*Exercise*.
Rewrite the listing below with "top-left" replaced by "upper-left", leaving everything else as it is.

··· Material provided

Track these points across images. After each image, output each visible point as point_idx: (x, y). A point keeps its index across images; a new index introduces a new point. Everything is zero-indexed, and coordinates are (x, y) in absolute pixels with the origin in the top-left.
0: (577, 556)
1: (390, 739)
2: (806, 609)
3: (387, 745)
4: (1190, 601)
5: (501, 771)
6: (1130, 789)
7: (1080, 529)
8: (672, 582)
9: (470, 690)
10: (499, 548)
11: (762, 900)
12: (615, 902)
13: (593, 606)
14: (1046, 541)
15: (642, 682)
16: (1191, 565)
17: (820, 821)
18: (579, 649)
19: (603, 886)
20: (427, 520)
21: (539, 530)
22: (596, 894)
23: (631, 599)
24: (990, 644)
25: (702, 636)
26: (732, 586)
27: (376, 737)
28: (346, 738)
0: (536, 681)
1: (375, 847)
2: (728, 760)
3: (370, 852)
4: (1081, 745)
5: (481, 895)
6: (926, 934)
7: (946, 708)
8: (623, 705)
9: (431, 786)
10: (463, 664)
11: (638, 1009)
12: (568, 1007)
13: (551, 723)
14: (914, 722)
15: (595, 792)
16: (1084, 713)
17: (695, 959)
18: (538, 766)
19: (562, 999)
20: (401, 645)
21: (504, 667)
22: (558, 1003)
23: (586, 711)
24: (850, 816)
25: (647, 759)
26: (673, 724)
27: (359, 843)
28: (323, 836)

······

*Answer*.
Track these points across images. After each image, output each visible point as point_idx: (x, y). A point keeps its index across images; a new index introduces a new point. Everything is zero-indexed, and coordinates are (x, y) in absolute pixels with the origin in the upper-left.
0: (577, 556)
1: (390, 739)
2: (806, 609)
3: (387, 745)
4: (1190, 601)
5: (501, 771)
6: (1130, 789)
7: (1080, 529)
8: (672, 582)
9: (470, 690)
10: (499, 548)
11: (762, 900)
12: (615, 902)
13: (593, 606)
14: (1046, 541)
15: (642, 682)
16: (1191, 565)
17: (820, 821)
18: (579, 649)
19: (603, 886)
20: (427, 520)
21: (539, 530)
22: (596, 894)
23: (631, 599)
24: (990, 644)
25: (702, 636)
26: (732, 586)
27: (376, 737)
28: (346, 738)
0: (536, 681)
1: (375, 847)
2: (728, 760)
3: (370, 852)
4: (1081, 745)
5: (481, 895)
6: (926, 934)
7: (946, 708)
8: (623, 705)
9: (431, 786)
10: (463, 664)
11: (638, 1009)
12: (568, 1007)
13: (551, 723)
14: (914, 722)
15: (595, 792)
16: (1084, 713)
17: (695, 959)
18: (538, 766)
19: (562, 999)
20: (401, 645)
21: (504, 667)
22: (558, 1003)
23: (586, 711)
24: (850, 816)
25: (647, 759)
26: (673, 724)
27: (359, 843)
28: (323, 836)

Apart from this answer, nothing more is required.